Regrets dans la Hanse
Les Brêmois, évidemment, s'en mordent les doigts. Un après avoir laissé filé le phénomène gratuitement, ils observent celui-ci s'envoler pour l'Angleterre moyennant une somme gigantesque. « Nous lui avons fait une très, très belle offre », tente de se justifier l'entraîneur du Werder, Ole Werner, après coup. « Nous l'aurions bien conservé, nous avons tout fait pour, mais nous n'y sommes pas parvenus », grince de son côté le directeur sportif Clemens Fritz. Stuttgart, lui, a su monnayer sa pépite, même si son entraîneur avait fait du maintien de sa star dans l'effectif la condition à sa propre prolongation de contrat et a dû avaler la couleuvre de son départ.
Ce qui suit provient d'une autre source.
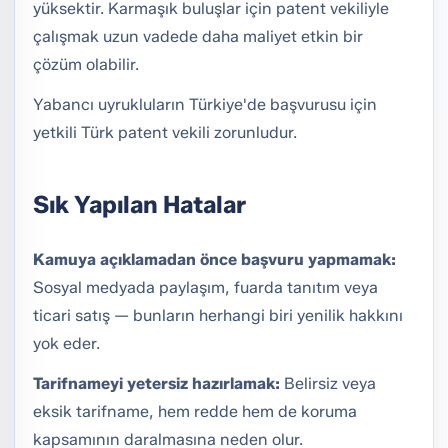
yüksektir. Karmaşık buluşlar için patent vekiliyle
çalışmak uzun vadede daha maliyet etkin bir
çözüm olabilir.
Yabancı uyrukluların Türkiye'de başvurusu için
yetkili Türk patent vekili zorunludur.
Sık Yapılan Hatalar
Kamuya açıklamadan önce başvuru yapmamak:
Sosyal medyada paylaşım, fuarda tanıtım veya
ticari satış — bunların herhangi biri yenilik hakkını
yok eder.
Tarifnameyi yetersiz hazırlamak:
Belirsiz veya
eksik tarifname, hem redde hem de koruma
kapsamının daralmasına neden olur.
Tout le monde l'attendait à Munich, du moins lui-même avait-il annoncé vouloir y poursuivre sa carrière, avant de surprendre tout le monde et de filer en Angleterre. Le Bayern lui aurait permis de quadrupler son salaire mais n'était pas prêt à aligner la somme prétendument exigée par le voisin souabe. Le début de saison record du champion d'Allemagne a sans doute dissipé tout regret d'avoir manqué le transfert, tandis que de l'autre côté de la Manche, Woltemade est en train de prouver une fois encore, après Elversberg et Stuttgart, qu'il a su faire un choix constructif. Son équipe nationale, tout particulièrement depuis les deux derniers matches qualificatifs pour le Mondial, l'en remercie elle aussi. Nul doute que le sélectionneur pense fortement à lui pour l'été prochain.